SLOAN debuted at the beginning of 2010. Ilfeld noted that it is not yet profitable, but he is buoyed by the fact that the network is beginning to roll up larger campaigns ($2,000 to $4,000 per month) and attract a higher grade of advertiser (regional autos, grocery franchises and the NBA’s Sacramento Kings). SLOAN partners with vertical ad network platform Adify to supply a back-end system that allows for multiple levels of ad targeting (ZIP code, keyword, demo) and enables particular blog partners to opt in or out of particular campaigns.
A new wrinkle to SLOAN, introduced in August, is Deal Ticket, which is Macer Media’s iteration of the booming deal-a-day concept. San Diego-based Deal Current provides the white label for a simple widget to be implemented across network sites. Ilfeld and his team report 3,468 deal sales from more than 60 merchants since launch. The greatest successes have occurred with smaller businesses. In fact, he stressed that Deal Ticket is often offered up as an entry-level product for SMBs. They can then move upstream to sponsorships or other ad products in Macer’s portfolio.

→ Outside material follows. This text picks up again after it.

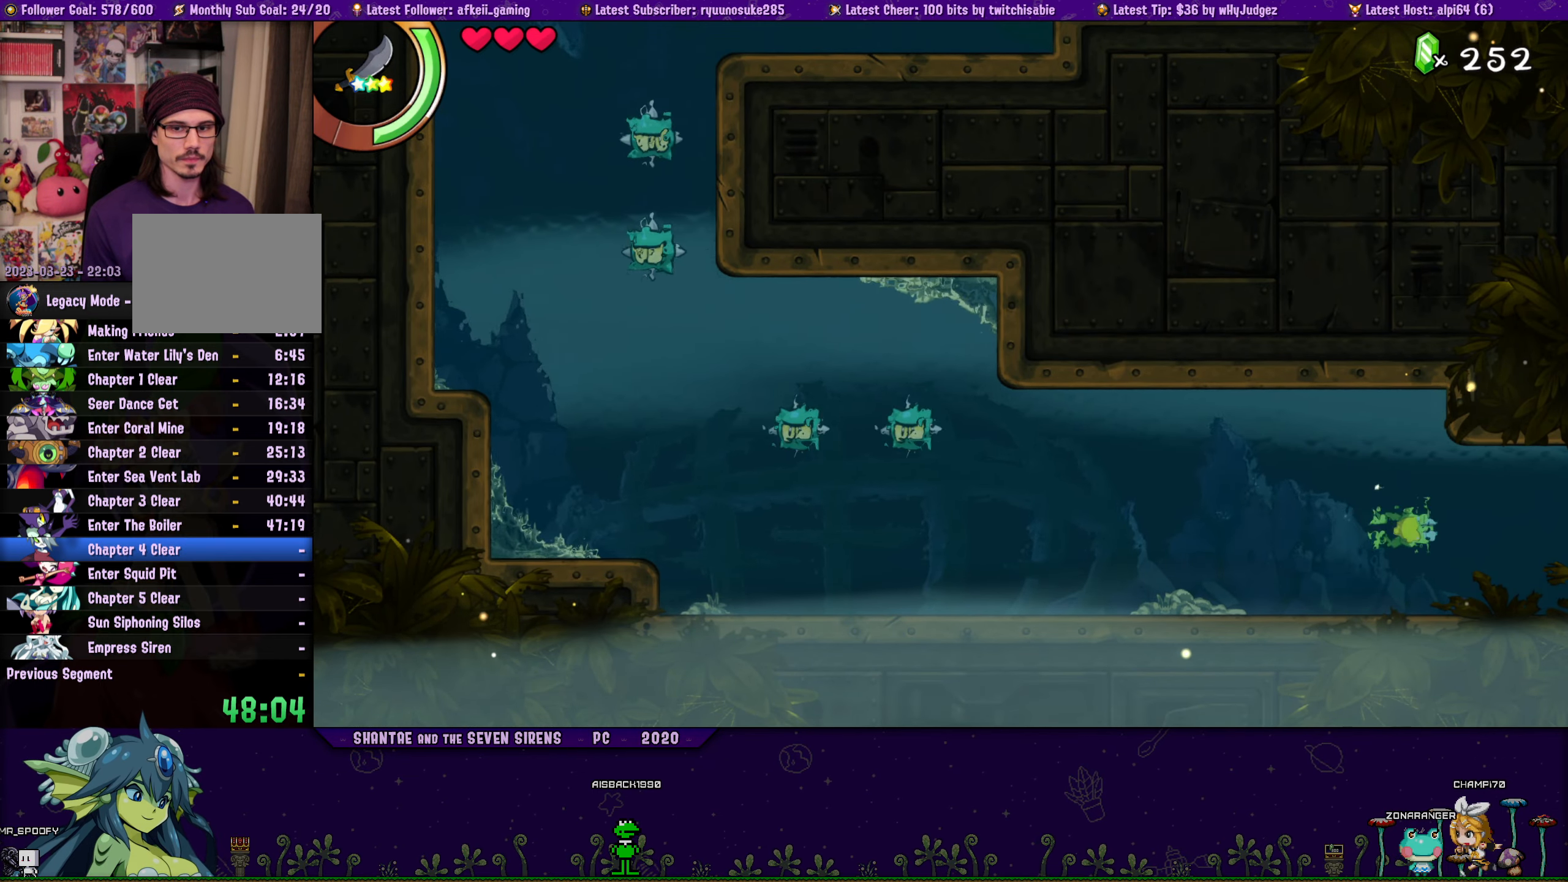
{"buttons": [], "button_events": [[483, "DPAD_RIGHT", "up"]]}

The fastest growing arm of the business, however, is Macer’s consultative social media practice, which conspires with both SMBs and regional agencies to help brands build, tighten and burnish their social presence. With agencies, the work is often more specialized (tweaking existing social assets or running one piece of a multifaceted campaign). Macer CFO Anil Sinha shared that October social media revenues were $14,452, almost 24 percent higher than all of the second quarter (see the graph below for a comparison of advertising sales on The Sacramento Press with non-advertising revenues from social media, Deal Ticket, SLOAN, etc.).
The notion of a media company repurposing itself from publisher to all-purpose advertising and services provider is nothing new. Canada’s Yellow Pages Group recently acquired a number of side businesses to unveil a digital advertising and marketing unit. However, the notion of a local, nontraditional publisher expanding and scaling as Macer Media has charts a path for similar community start-ups to follow.